> Work request
Recast the paragraph of the abstract below that begins "There is growing consensus" as a short bulleted list that keeps its main facts.

Parallel in vitro expansion of human hepatitis C virus specific FoxP3- effector memory and FoxP3+ regulatory CD8+ T cells on recognition of the same antigen

Abstract

There is growing consensus that regulatory T cells contribute to regulation of T cell responses to tumors and microbes. FoxP3 has been shown to be the most specific marker for regulatory CD4+ T cells, however, itrsquor;s significance in the CD8+ T cell population is less understood. Here we show that the in vitro stimulation of PBMC from chronically HCV infected patients with specific peptides gives rise to two distinct antigen-specific T populations, FoxP3- and FoxP3+ CD8+ T cells. The FoxP3+ virus-specific CD8+ T cells share phenotypical markers of regulatory T cells, such as CTLA–4 and GITRI expression. They do not produce Interleukin (IL)–2 or IL–10, but moderate amounts of IFNg after peptide specific stimulation and have a suppressive, cell-contact dependent suppressive activity. Interleukin (IL)–2 and IL–10 are critical cytokines since the expansion of virus-specific FoxP3+ CD8+ T cells is blocked by the addition of anti-IL–2- or IL–10- neutralizing monoclonal antibodies. Taken together, our results indicate that stimulation with the same viral antigen leads to the expansion of both, FoxP3- memory/ effector as well as FoxP3+ regulatory virus-specific CD8+ T cells that regulate immune responses antigen-specifically. These results may also have therapeutic consequences since the antigen-specific induction of regulatory CD8+ T cells may be used to achieve a fine tuning of antigen-specific suppression in various clinical settings.

Items stored from a collection
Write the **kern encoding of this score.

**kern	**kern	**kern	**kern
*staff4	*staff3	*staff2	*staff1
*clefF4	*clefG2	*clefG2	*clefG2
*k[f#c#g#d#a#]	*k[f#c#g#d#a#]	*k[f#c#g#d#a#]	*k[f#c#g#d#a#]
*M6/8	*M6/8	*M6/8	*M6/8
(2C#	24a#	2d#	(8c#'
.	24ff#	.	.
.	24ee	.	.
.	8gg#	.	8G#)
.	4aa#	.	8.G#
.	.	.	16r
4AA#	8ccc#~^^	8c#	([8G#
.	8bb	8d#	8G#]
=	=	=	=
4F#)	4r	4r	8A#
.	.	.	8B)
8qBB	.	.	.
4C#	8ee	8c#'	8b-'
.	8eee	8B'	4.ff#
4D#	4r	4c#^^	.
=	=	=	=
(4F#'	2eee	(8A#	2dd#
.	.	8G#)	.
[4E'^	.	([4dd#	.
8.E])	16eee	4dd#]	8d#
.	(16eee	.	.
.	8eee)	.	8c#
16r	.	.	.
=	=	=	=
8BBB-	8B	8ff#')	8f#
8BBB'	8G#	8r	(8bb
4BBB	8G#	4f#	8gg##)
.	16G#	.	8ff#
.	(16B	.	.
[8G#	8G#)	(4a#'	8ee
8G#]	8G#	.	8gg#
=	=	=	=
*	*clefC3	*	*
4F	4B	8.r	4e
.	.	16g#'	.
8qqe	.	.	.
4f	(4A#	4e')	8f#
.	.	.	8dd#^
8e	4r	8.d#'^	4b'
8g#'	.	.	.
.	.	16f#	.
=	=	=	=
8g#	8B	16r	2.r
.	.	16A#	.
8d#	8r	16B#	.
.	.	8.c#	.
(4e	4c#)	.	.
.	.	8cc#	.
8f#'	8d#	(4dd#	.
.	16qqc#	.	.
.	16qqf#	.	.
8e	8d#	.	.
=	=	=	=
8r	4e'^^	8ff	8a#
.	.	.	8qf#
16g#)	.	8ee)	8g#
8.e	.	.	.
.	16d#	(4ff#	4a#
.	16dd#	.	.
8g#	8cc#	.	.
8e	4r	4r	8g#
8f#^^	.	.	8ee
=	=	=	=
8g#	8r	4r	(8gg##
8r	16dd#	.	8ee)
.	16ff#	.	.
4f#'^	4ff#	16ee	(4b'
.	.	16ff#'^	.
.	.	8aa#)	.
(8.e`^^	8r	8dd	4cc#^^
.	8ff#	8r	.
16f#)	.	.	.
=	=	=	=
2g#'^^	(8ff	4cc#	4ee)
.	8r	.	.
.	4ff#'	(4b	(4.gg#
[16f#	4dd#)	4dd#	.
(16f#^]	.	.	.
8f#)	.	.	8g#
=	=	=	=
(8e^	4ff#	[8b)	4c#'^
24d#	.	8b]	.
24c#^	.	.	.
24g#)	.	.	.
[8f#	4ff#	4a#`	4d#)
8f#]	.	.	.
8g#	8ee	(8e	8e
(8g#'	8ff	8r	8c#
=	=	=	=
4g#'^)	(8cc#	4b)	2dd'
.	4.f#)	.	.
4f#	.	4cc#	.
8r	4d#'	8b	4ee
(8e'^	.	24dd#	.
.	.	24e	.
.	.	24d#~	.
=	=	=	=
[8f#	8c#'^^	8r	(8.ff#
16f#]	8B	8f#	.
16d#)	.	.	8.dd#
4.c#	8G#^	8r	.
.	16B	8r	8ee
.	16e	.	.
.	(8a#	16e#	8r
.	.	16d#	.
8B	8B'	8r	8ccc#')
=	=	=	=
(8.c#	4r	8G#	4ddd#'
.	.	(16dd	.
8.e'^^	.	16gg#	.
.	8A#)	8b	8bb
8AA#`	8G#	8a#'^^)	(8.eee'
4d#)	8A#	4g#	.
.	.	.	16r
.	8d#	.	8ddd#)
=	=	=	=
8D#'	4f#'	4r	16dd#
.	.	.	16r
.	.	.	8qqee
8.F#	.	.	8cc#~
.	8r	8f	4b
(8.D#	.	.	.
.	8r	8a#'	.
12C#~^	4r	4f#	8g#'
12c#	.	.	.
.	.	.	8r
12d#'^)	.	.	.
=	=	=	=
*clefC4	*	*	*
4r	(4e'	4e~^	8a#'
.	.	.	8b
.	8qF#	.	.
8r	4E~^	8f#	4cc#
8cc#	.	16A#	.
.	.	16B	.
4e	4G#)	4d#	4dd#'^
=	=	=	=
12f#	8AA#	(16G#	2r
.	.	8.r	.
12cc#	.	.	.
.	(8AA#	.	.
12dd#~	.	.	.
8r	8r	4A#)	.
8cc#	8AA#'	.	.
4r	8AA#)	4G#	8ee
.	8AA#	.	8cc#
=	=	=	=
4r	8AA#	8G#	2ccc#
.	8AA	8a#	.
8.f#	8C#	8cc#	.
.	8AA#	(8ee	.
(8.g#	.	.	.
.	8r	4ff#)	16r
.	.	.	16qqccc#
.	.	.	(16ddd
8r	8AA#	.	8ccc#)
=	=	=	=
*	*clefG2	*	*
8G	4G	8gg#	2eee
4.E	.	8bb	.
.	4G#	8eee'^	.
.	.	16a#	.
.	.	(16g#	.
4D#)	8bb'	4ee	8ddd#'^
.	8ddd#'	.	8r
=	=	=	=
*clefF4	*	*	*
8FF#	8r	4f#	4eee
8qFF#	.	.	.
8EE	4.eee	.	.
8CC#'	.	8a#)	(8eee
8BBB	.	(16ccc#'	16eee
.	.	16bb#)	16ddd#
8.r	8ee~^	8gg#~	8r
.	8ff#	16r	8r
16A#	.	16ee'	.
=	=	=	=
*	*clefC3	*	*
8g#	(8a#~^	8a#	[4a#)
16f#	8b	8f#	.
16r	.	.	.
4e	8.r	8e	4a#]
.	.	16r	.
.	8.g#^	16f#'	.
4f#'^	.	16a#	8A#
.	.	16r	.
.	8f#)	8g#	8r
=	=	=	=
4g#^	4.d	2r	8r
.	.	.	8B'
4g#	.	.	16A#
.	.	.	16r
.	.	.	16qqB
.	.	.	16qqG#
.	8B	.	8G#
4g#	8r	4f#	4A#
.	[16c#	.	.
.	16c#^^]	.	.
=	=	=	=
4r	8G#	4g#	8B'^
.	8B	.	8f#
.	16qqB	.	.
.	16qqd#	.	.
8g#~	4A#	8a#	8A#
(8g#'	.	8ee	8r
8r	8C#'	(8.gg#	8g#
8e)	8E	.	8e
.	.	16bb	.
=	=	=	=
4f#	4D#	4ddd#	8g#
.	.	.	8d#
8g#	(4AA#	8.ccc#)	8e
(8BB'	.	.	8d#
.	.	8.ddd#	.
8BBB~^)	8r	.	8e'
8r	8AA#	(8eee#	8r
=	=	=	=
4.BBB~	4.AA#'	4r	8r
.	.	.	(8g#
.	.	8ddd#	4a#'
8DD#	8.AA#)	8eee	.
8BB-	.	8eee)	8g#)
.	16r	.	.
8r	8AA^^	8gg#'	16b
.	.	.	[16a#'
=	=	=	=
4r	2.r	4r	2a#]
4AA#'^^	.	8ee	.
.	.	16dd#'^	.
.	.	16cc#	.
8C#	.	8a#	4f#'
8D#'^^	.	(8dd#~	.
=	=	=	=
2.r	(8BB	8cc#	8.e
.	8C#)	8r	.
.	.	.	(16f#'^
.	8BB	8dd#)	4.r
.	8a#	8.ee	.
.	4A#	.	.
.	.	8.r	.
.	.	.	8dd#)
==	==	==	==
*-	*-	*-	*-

> Answer section
- Regulatory T cells are increasingly thought to help regulate T cell responses to tumors and microbes.
- FoxP3 is the most specific marker for regulatory CD4+ T cells, but its role in CD8+ T cells is less understood.
- Stimulating PBMC from chronically HCV-infected patients in vitro with specific peptides produces two antigen-specific populations: FoxP3- and FoxP3+ CD8+ T cells.
- The FoxP3+ virus-specific CD8+ T cells express regulatory T cell markers such as CTLA-4.
- After peptide-specific stimulation, these cells make moderate amounts of IFNg but no IL-2 or IL-10.
- Their suppressive activity depends on cell contact.
- IL-2 and IL-10 are critical: neutralizing antibodies against either one block the expansion of these cells.
- The same viral antigen therefore expands both FoxP3- memory/effector and FoxP3+ regulatory virus-specific CD8+ T cells, which regulate immune responses antigen-specifically.
- Inducing regulatory CD8+ T cells in an antigen-specific way might be used to fine-tune antigen-specific suppression in clinical settings.